Fed’s ‘soft landing’ hopes alive as it edges toward another big rate hike
September 8, 2022 | Howard Schneider & Ann Saphir
The Federal Reserve is “strongly committed” to fighting inflation and remains hopeful that can be done without the “very high social costs” involved in prior campaigns to control surging prices, Fed Chair Jerome Powell said on Thursday, in remarks echoed by other U.S. central bankers as they mull another potentially outsized interest rate increase.
Powell, in a 40-minute webcast interview with Cato Institute President Peter Goettler, was not asked about the U.S. central bank’s policy meeting later this month, when it is expected to raise its target interest rate by either half or three-quarters of a percentage point, and the Fed chief did not volunteer any information on his preference.

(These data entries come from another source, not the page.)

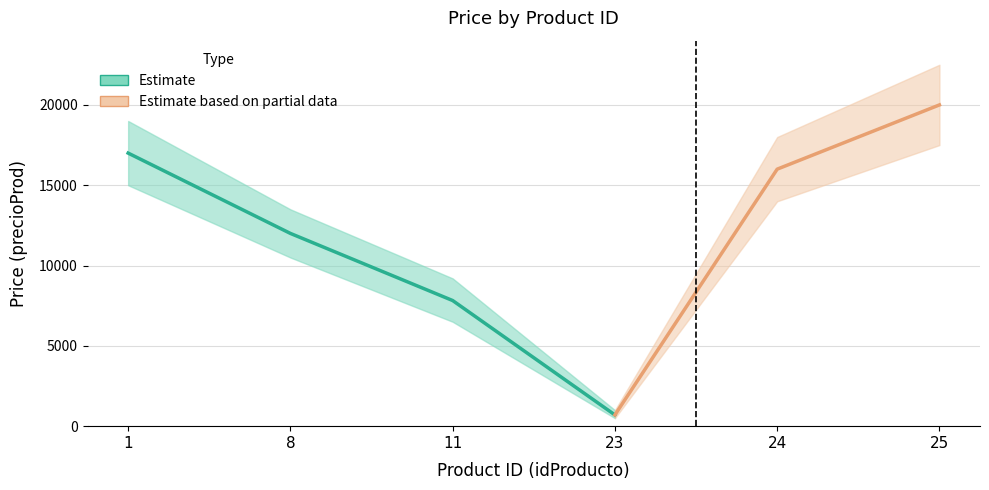

What is the difference between the second highest and minimum values?

16300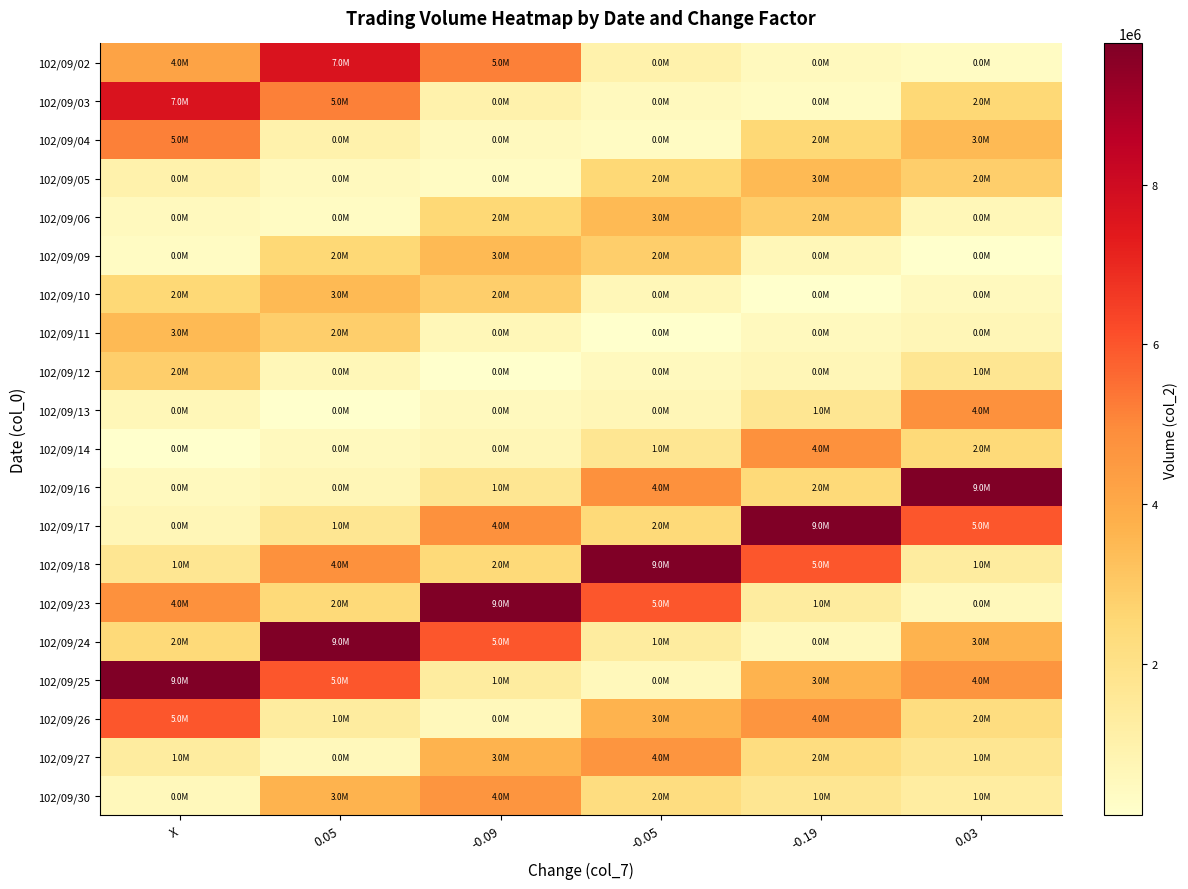

At which category is the sum across all series the highest?

X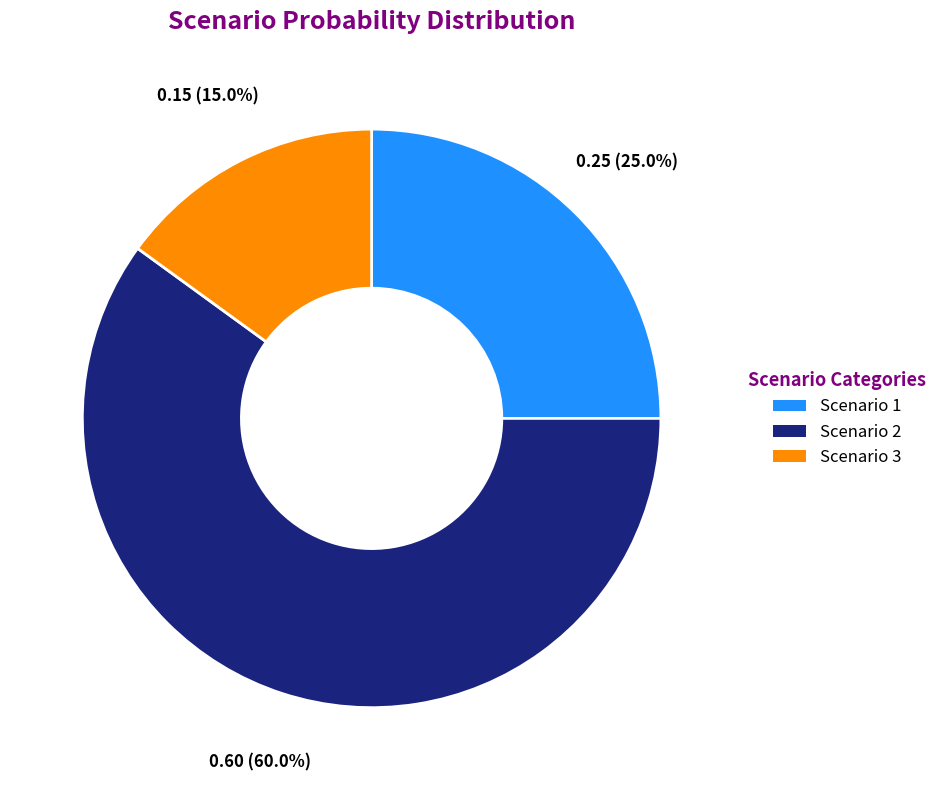

The Scenario 3 slice represents 15% of the pie. True or false?

True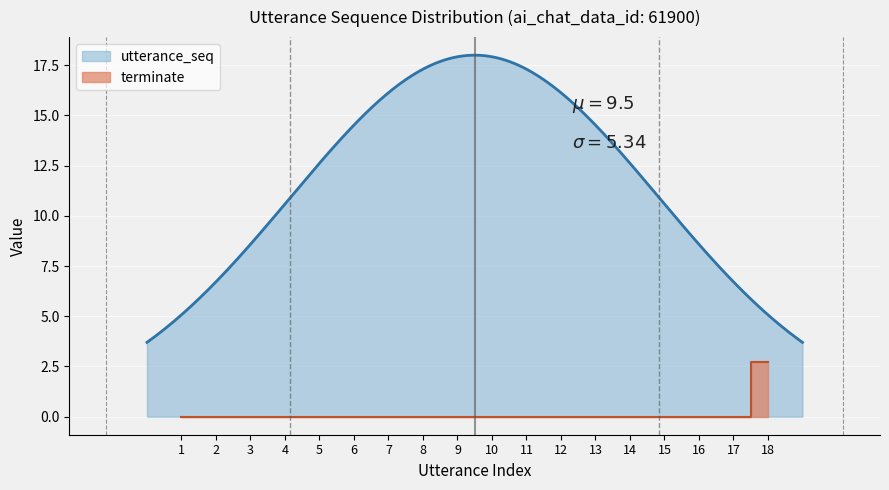

True or false: the data shows 1.6 at 3.

False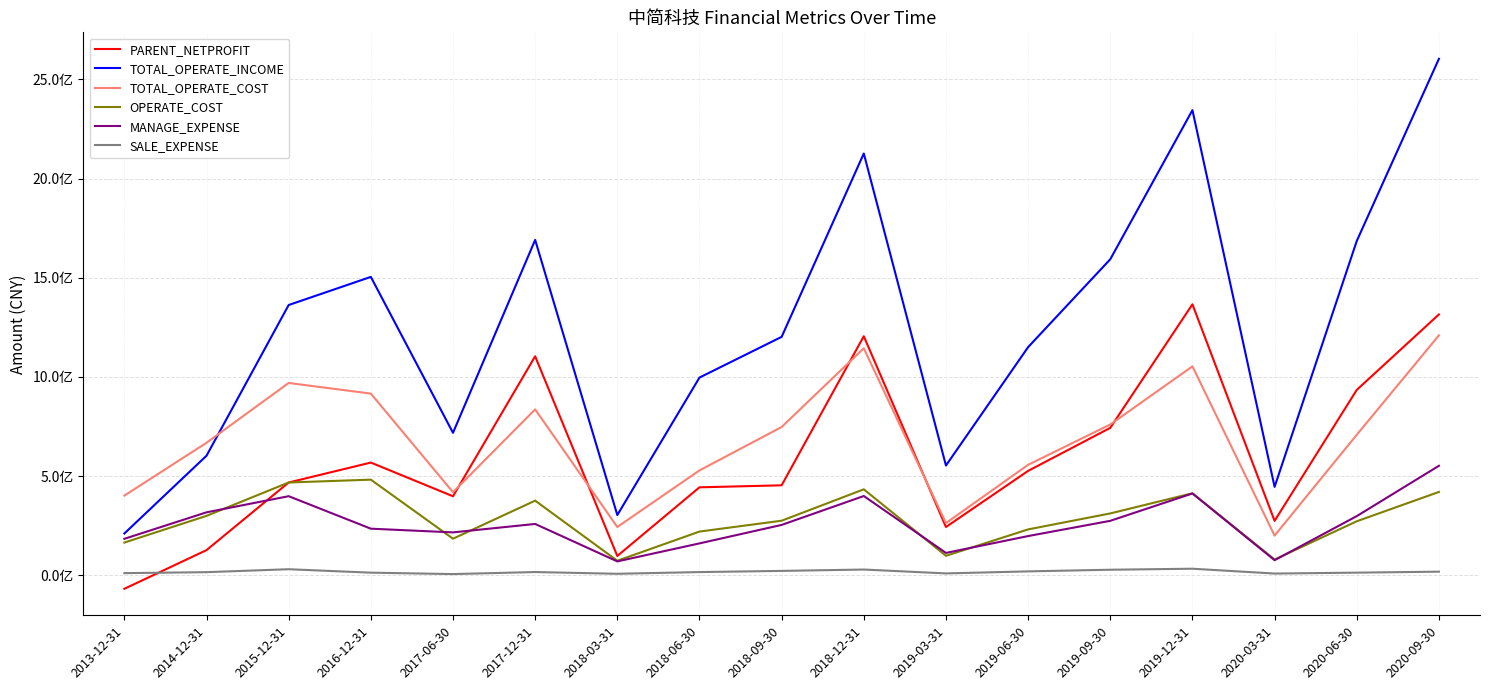

Where is TOTAL_OPERATE_COST nearest to the value 70490525?

2020-06-30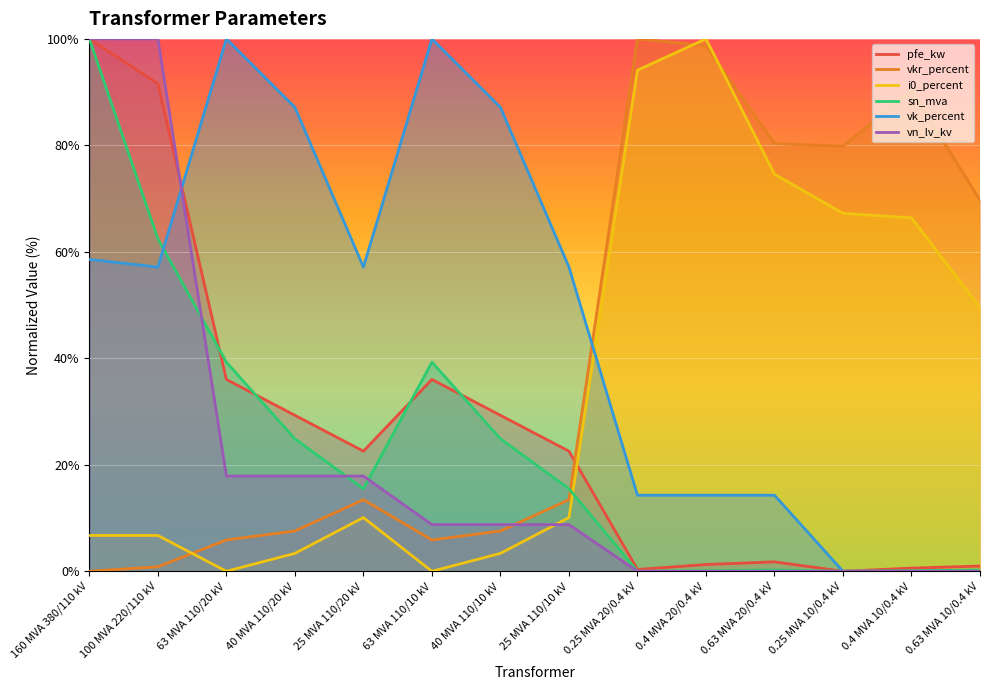

Which series changed the most between 63 MVA 110/20 kV and 40 MVA 110/20 kV?

sn_mva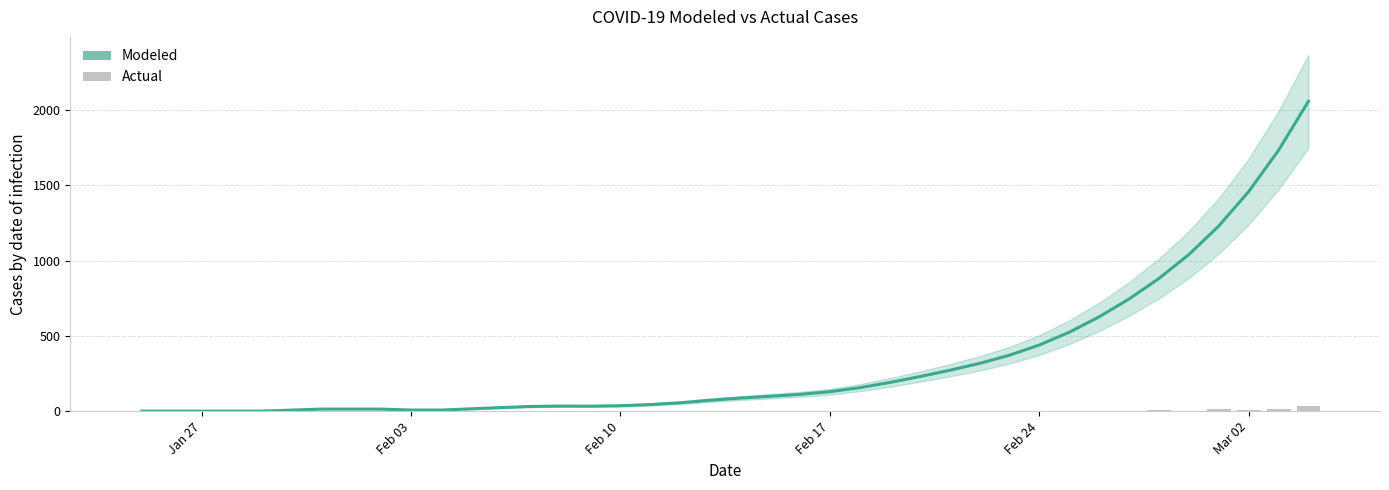

Which series has the largest total across all categories?

Modeled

However, investors in contracts tied to the Fed’s policy rate currently anticipate the larger 75-basis-point increase, an expectation that rose through the day after the European Central Bank hiked its policy rate by three-quarters of a percentage point, a decline in U.S. weekly jobless claims pointed to continuing strength in the labor market, and one usually dovish Fed official indicated he was open to the idea.
The Fed “could very well do” a 75-basis-point increase at its Sept. 20-21 meeting, said Chicago Fed President Charles Evans, who has tended to be on the dovish side of monetary policy debates. That would mark the third such large increase in a row and push the Fed’s target interest rate above 3% for the first time since 2008.
“We are going to have a conversation about that,” Evans said. “I’m going to be listening to everybody. My mind is not made up.”